A pre-built war file is part of this release, which simplifies setting up a basic Quoddy server.

  1. download the attached quoddy.war and the .zip or .tgz of the Quoddy source
  2. download the attached messaging_server.zip file
  3. download and install the latest Apache Tomcat 7.x release
  4. create a postgres database named "quoddy"
  5. extract the quoddy source into a convenient directory
  6. from the quoddy source directory, cd into the "sql" directory and run the following command: > psql -U $dbuser -d quoddy -f quartz_sql.sql and then > psql -U $dbuser -d quoddy -f quartz_sql_new.sql substitute your database user (probably "postgres" by default) for $dbuser in the above command
  7. Note that if you make the "quoddy" database owned by user "postgres" and turn on "trust" authentication for local ip connections from localhost, you can start the Quoddy instance without making any changes to the datasources configuration.
  8. copy the quoddy.war file into the "webapps" directory under Tomcat
  9. extract the files from messaging_server.zip into a directory.

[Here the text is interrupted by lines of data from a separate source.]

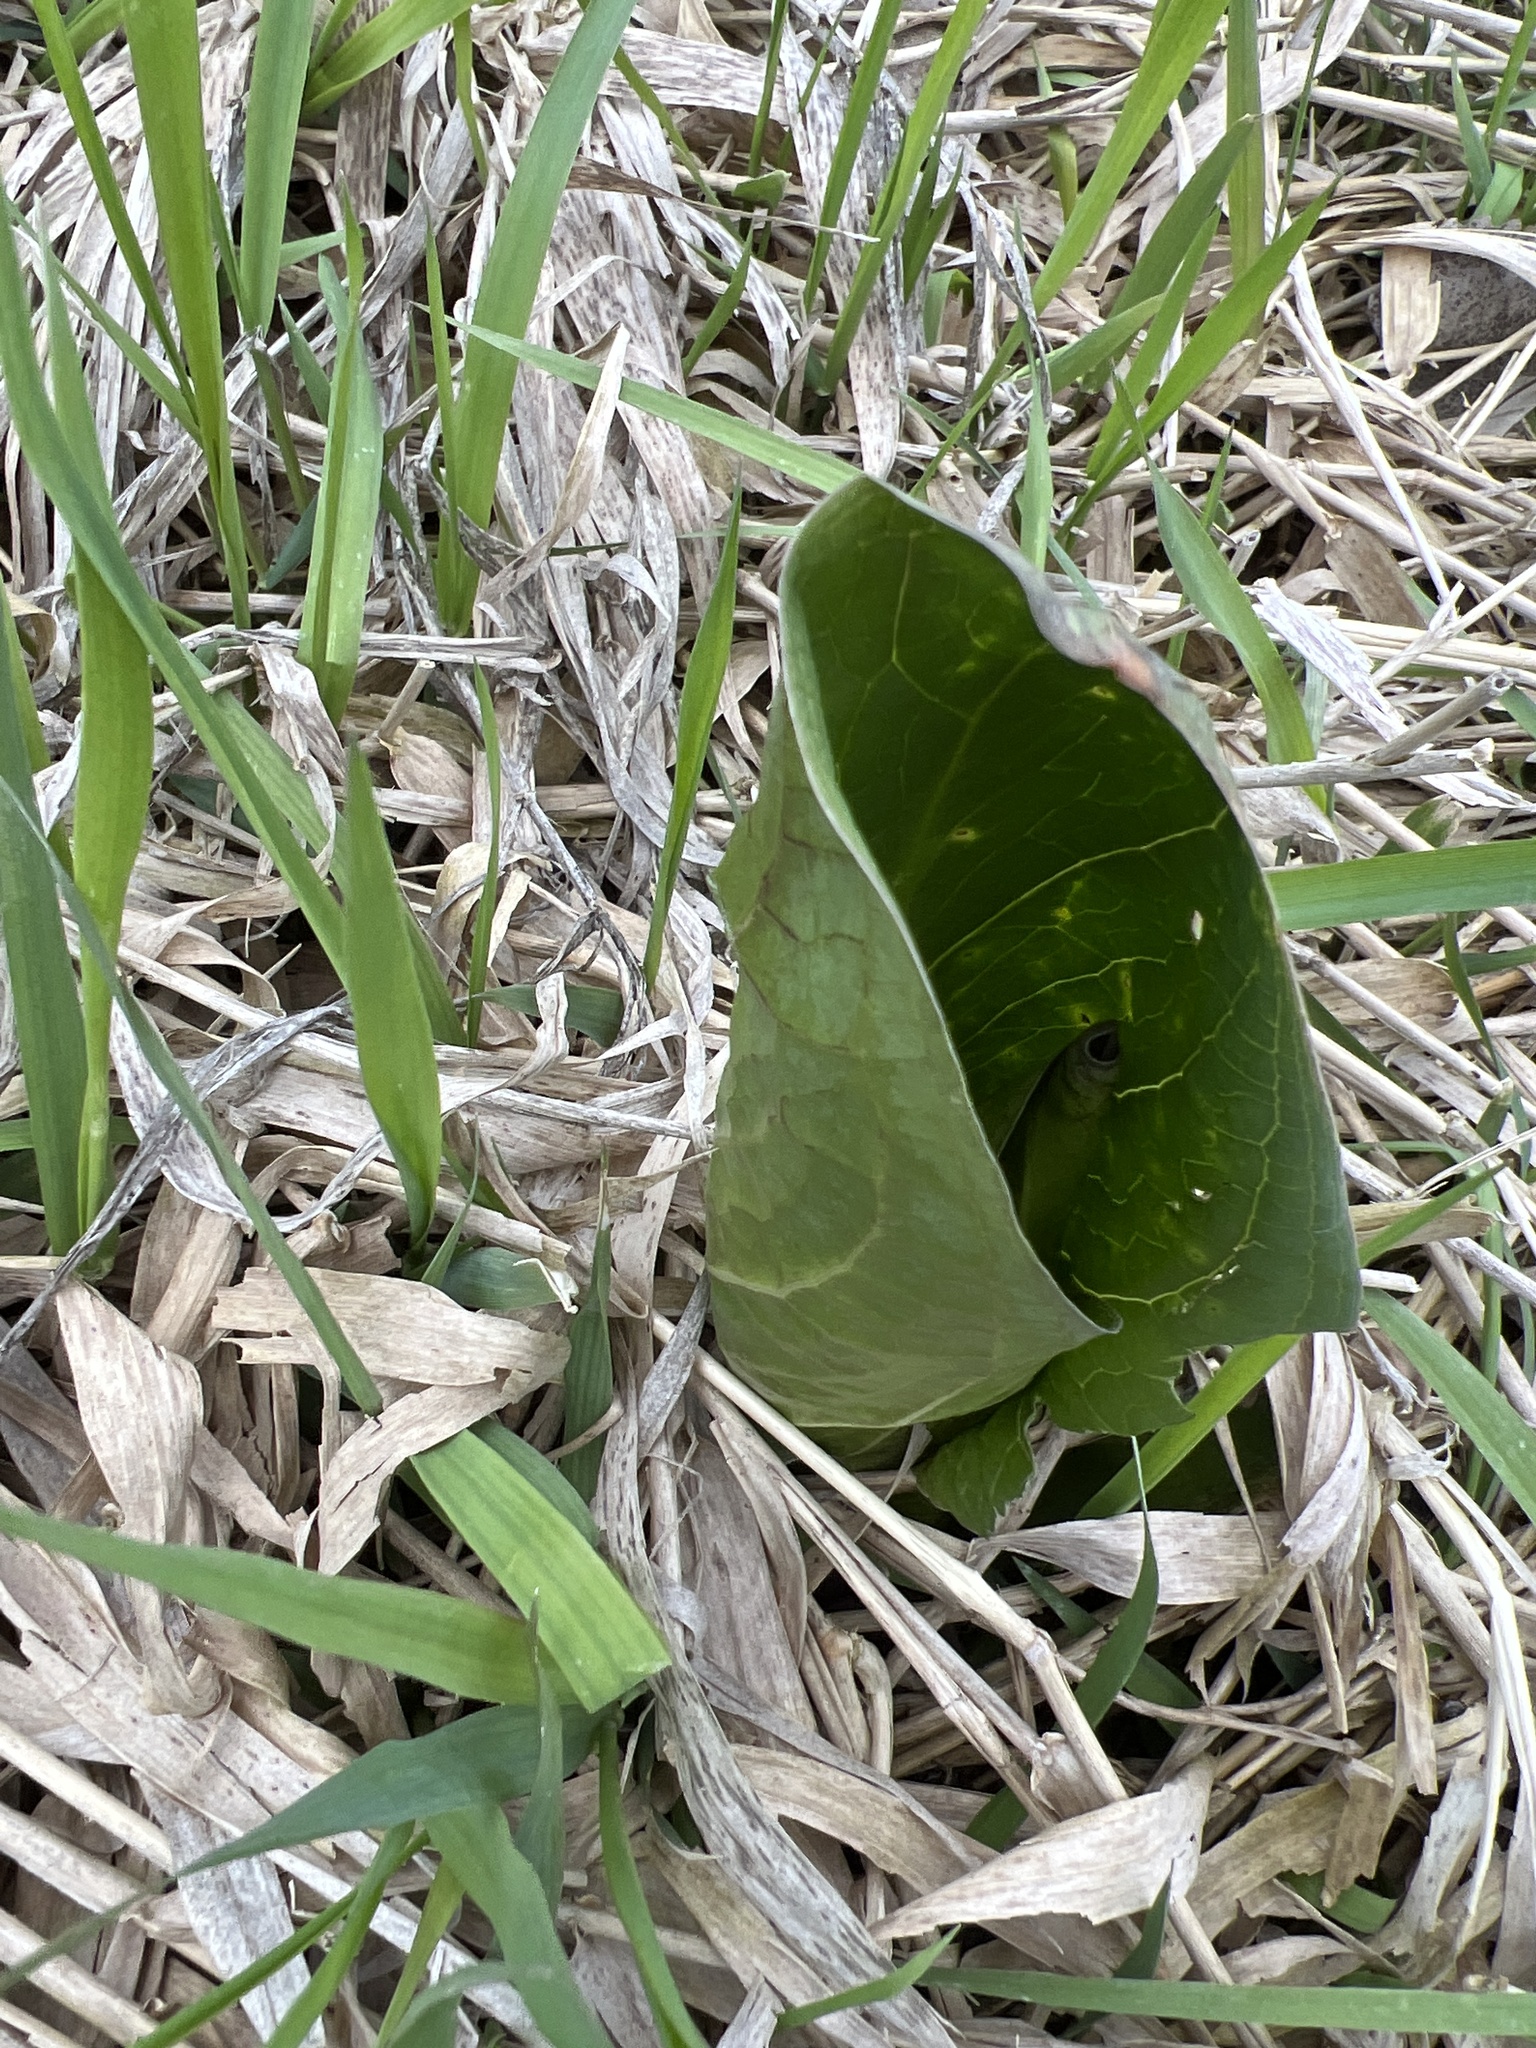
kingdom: Plantae
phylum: Tracheophyta
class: Liliopsida
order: Alismatales
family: Araceae
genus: Symplocarpus
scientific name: Symplocarpus foetidus
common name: Eastern skunk cabbage
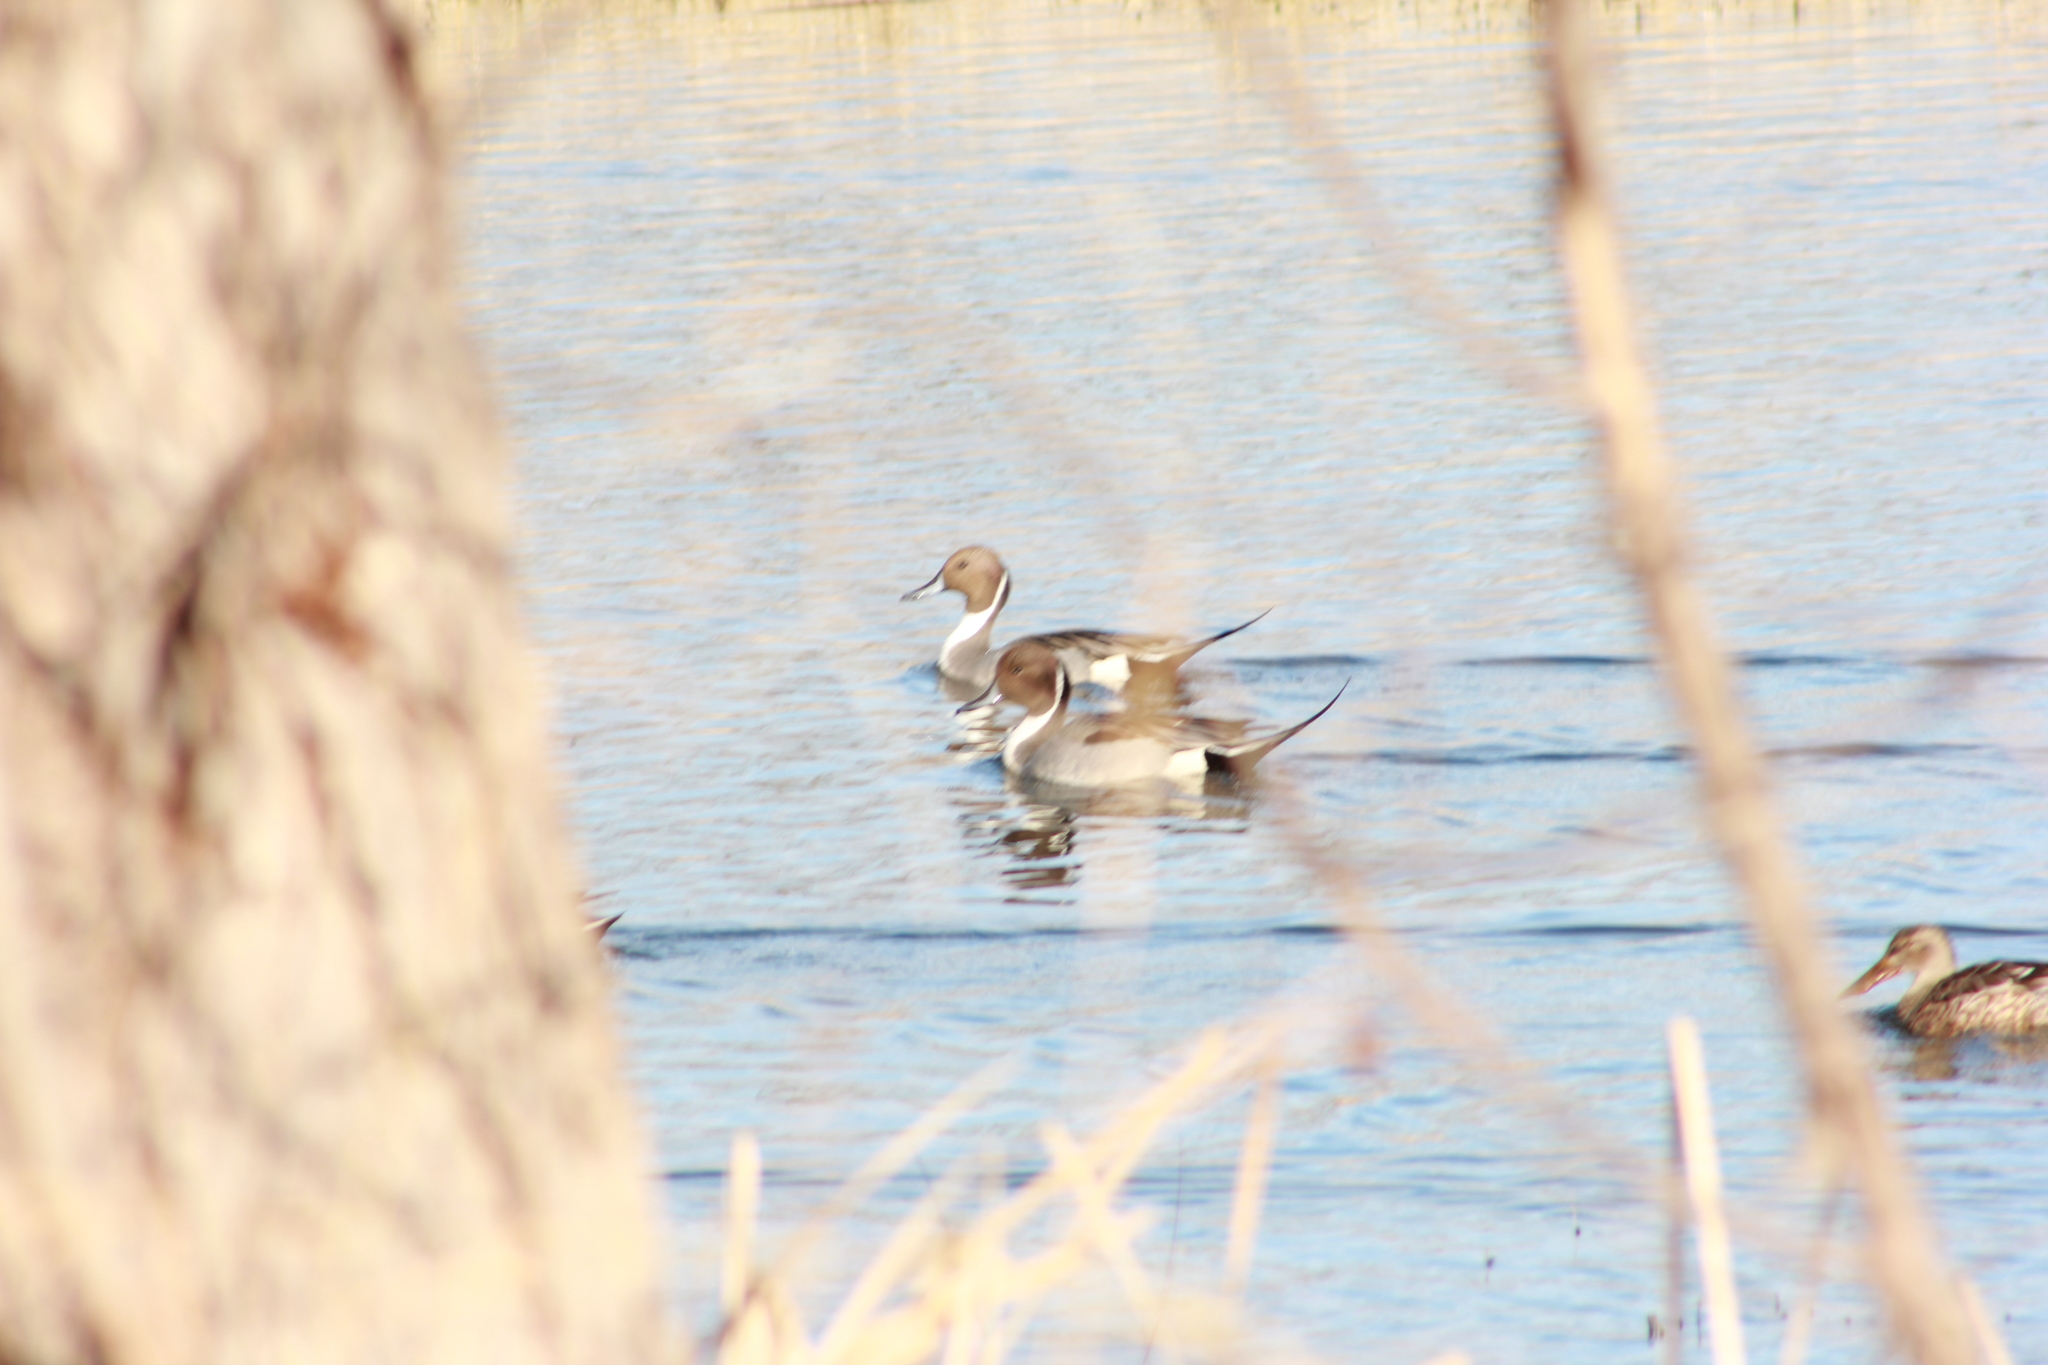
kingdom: Animalia
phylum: Chordata
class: Aves
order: Anseriformes
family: Anatidae
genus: Anas
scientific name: Anas acuta
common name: Northern pintail
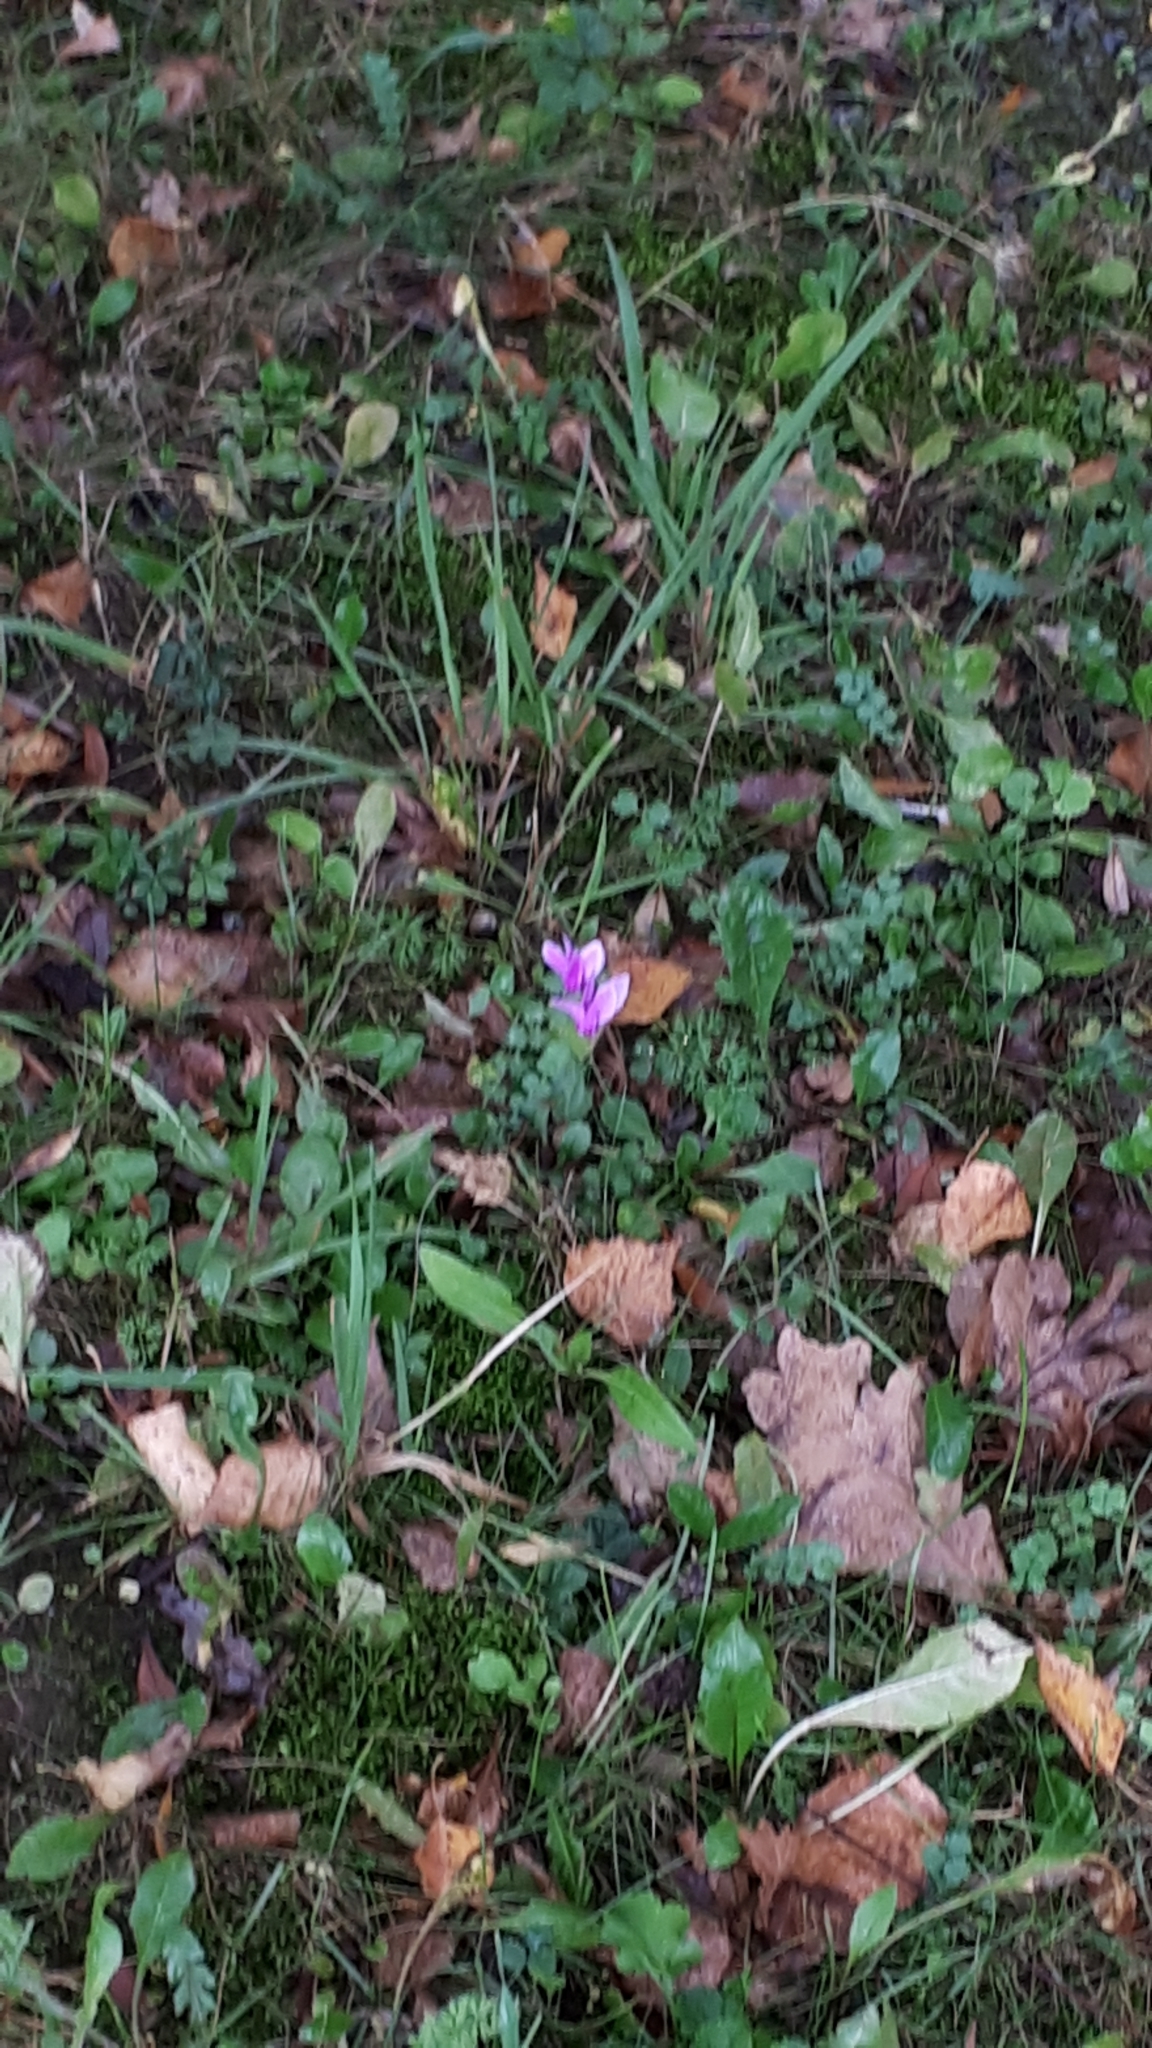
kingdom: Plantae
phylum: Tracheophyta
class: Magnoliopsida
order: Ericales
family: Primulaceae
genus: Cyclamen
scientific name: Cyclamen hederifolium
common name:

This is just a trimmed down version of JBoss with only the MQ functionality turned on, and all the destinations for Quoddy already configured.
  10. Launch the mesaging server by running run.sh/run.bat from the bin directory.
  11. Start Tomcat
  12. If your "quoddy" database uses a different username than "postgres" and/or requires a password, you will need to build a new quoddy.war from source, after editing DataSource.groovy to reflect your connection credentials. After running grails clean; grails war to create the war file, copy target/quoddy-0.0.1.war into $TOMCAT_HOME/webapps/quoddy.war and then start Tomcat.